Observation of sublingual vein (SLV) appearance is considered as a vital component of traditional tongue diagnosis. Tongue appearance can vary due to both internal and external factors, including the fact that tongue shape and the appearance of SLVs can change depending on the way a patient sticks out his/her tongue. However, most TCM texts fail to mention it or offer ambiguous information when it comes to SLV inspection. In order to clarify the matter, a series of digital images of the tongue at different tongue elevation angles have been taken. Those images were inspected based on four different diagnostic parameters and evaluated morphological and color alterations of SLVs within the subject.


142 subjects (mean age: 39.1±9.6) were asked to stick out their tongues in three specific ways, using anatomical landmarks and palate diagrams. The variations were designed to create approximately three different tongue angles (approximately 30, 45, and 80 degrees). Subjects held each tongue position approximately for 1 second in relaxed manner while photo being taken. There were about 5 second intervals between the three tongue positions.

Subjects’ tongue images were captured using a digital SLR camera with a macro lens and twin flash system. Focal length (70mm), aperture (F19), color temperature (5500 K), and other settings remained consistent throughout the examinations.

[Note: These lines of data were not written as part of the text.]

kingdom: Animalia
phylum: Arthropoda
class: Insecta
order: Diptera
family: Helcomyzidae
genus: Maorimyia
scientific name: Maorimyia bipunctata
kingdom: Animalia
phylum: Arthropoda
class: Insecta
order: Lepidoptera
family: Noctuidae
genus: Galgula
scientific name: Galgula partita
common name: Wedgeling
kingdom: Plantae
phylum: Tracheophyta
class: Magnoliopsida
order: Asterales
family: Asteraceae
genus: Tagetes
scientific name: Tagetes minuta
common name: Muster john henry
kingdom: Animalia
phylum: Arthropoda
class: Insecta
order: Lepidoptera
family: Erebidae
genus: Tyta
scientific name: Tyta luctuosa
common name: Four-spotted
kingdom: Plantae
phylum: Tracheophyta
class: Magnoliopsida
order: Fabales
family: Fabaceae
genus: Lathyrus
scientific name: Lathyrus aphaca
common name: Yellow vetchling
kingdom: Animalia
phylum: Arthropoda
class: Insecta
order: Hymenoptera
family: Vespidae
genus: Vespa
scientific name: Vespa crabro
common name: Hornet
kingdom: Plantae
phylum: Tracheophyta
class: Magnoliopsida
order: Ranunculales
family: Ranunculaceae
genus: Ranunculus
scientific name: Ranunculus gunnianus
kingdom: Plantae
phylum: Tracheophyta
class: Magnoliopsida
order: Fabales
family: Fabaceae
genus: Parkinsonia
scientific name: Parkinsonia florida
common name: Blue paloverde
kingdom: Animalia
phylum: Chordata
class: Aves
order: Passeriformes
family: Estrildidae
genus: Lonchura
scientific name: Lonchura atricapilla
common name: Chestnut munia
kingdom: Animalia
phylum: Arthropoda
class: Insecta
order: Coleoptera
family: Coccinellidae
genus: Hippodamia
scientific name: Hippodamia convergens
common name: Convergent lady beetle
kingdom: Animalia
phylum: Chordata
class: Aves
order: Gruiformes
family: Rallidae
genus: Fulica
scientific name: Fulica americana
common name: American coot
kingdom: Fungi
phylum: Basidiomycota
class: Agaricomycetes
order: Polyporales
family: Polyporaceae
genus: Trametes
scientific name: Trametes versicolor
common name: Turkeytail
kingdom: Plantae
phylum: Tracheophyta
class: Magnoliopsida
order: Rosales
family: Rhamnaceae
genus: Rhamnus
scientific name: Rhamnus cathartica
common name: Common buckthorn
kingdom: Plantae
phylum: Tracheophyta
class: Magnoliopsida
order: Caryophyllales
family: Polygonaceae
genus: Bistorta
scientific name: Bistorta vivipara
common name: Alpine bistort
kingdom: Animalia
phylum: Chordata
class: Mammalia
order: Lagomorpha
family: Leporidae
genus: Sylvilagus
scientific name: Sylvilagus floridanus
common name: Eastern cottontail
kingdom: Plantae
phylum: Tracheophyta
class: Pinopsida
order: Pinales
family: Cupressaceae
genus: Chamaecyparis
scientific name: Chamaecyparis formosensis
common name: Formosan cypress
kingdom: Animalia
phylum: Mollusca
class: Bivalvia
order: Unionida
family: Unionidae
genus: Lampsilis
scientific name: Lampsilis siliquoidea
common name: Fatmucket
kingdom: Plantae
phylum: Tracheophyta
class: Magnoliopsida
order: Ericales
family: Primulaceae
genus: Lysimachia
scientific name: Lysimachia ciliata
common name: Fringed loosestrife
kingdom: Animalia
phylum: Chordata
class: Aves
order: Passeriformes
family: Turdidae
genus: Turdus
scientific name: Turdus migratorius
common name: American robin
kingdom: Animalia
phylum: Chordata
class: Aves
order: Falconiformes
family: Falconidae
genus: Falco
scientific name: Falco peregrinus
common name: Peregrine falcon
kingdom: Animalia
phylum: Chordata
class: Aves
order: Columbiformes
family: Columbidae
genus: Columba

Acquired images were transferred to PC, and then morphological and color characteristics of SLVs were evaluated on 4 commonly used parameters, which are length, thickness, tortuousness (including varicosis and nodule) and color of the SLV. Alterations on each parameter were classified as “no change”, “moderate change” and “marked change”


A total of 426 images from 142 subjects were carefully examined on PC monitor. There were marked changes on length (24.6%, n=35), thickness (20.4%, n=29), tortuousness (14.8%, n=21) and color (16.9%, n=24,) of the SLV. Abnormal characteristics of SLVs were pronounced on both occasions when subjects tongue elevation was larger and smaller.

Discussion and Conclusion:

It has been stated that abnormal SLV appearance may be suggestive of conditions including hepatitis, coronary heart disease, and hypertension. In Traditional East Asian Medicine, it is generally considered to reflect a disease pattern of blood stasis.

In the present study, notable alterations of SLV appearance were observed in multiple cases, depending on the tongue angle. It suggests the vital importance of developing standardized SLV inspection procedures to minimize intrasubject variability and enhance reproducibility of this widely used traditional diagnostic method.